Em outubro de 2015, um crime chocou a população do Vale do São Francisco, onde o jovem Alisson Dantas foi atingido por golpes de facão no Bairro Quati, em Petrolina por conta de um Wi-FI.

O acusado, Reziélio Alves de Almeida está preso na cidade de Ponta Grossa, no Paraná desde o final de maio de 2018 e a notícia da prisão do acusado causou motivos de justiça, mas ao mesmo tempo indignação por parte da família pelo fato do assassino cumprir pena em outro estado.

A Juíza de Direito Dra. Elane Brandão Ribeiro, da Vara do Tribunal do Júri de Petrolina concedeu entrevista ao repórter César do Lau da Petrolina FM para esclarecer os rumos do caso.

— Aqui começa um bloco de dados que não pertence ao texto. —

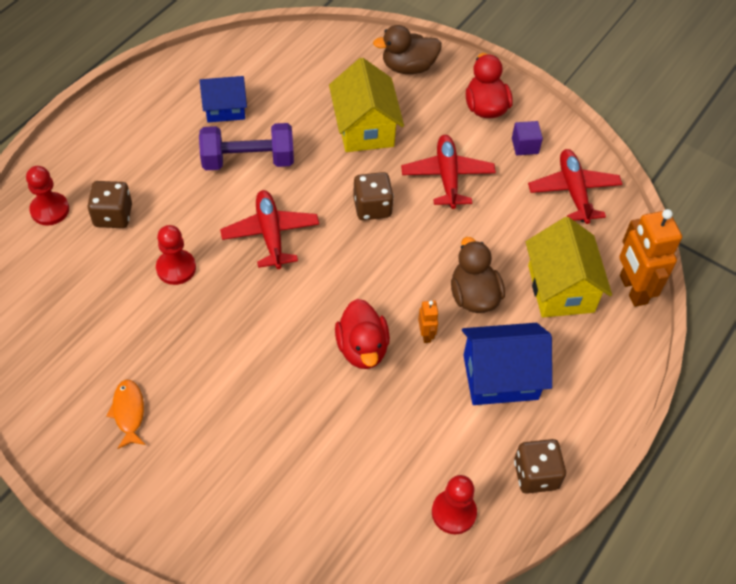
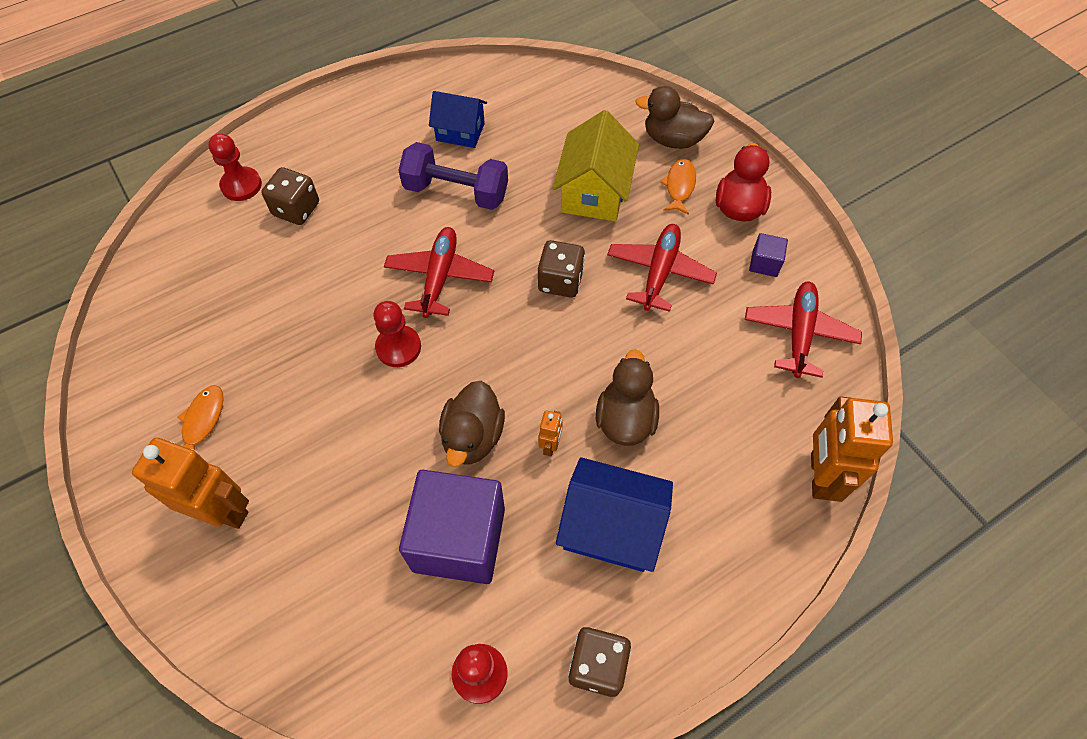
camera: 25 degrees right, 5 degrees up
(176, 268) = (328, 283): red pawn -> red pawn (398, 347)
(186, 474) = (222, 511): none -> orange robot
(362, 348) = (472, 437): red duck -> brown duck
(390, 426) = (459, 539): none -> purple cube
(431, 104) = (679, 186): none -> orange fish
(560, 288) = (731, 445): yellow house -> none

“Foi feito um pedido, através da delegacia de capturas para que esse “recambiamento”, do cumprimento da pena em Petrolina seja mais célere. Apenas no dia 17 de setembro recebemos uma comunicação do Subchefe da Delegacia da Polícia Civil de Pernambuco, Neemias Falcão, alegando a impossibilidade de realizar esse deslocamento pela falta de recursos financeiros”, explicou.

A Juíza disse ainda que foi solicitado, após análise da delegacia de capturas, o “recambiamento” de Reziélio Alves de Almeida, através da Secretaria Executiva de Ressocialização de Pernambuco (Seres/PE) para a cidade de Petrolina.

Uma audiência está marcada para ocorrer no Fórum de Petrolina, às 8h, no dia 19 de dezembro de 2018, que depende da presença do acusado.

“É possível a realização dessa audiência sem a presença do réu. Ele pode ser ouvido no Paraná e para tanto o acusado precisa solicitar um documento por escrito pedindo sua ausência. Ele deve ser representado por um advogado, mas o ato pode ser realizado com ou sem a presença dele. Se houver recurso, a delegacia pode proceder com esse tipo de transferência do acusado para Petrolina, isso segue uma fila de presos”, enfatizou.

Segundo a Juíza, Reziélio ainda não possui advogado ou a defensoria pública assumiu o caso, sendo necessário saber a perspectiva de transferência do preso.

“Não consigo informar se é possível um relaxamento do caso, vai depender até mesmo do próprio réu, se ele vai concordar com essa transferência, até os familiares podem arcar com isso, nós precisamos garantir é uma solução imediata tão aguardada pelos familiares da vítima, nós temos 14 presos fora da unidade para serem apresentado, existe essa fila. A justiça do Paraná não pode colocá-lo em liberdade se não houver uma ordem de Pernambuco, não existe o risco da liberdade provisória ou relaxamento de prisão, esclareço que não há qualquer pedido formulado”, conclui Dra. Elane Brandão. (Com informações do repórter César do Lau).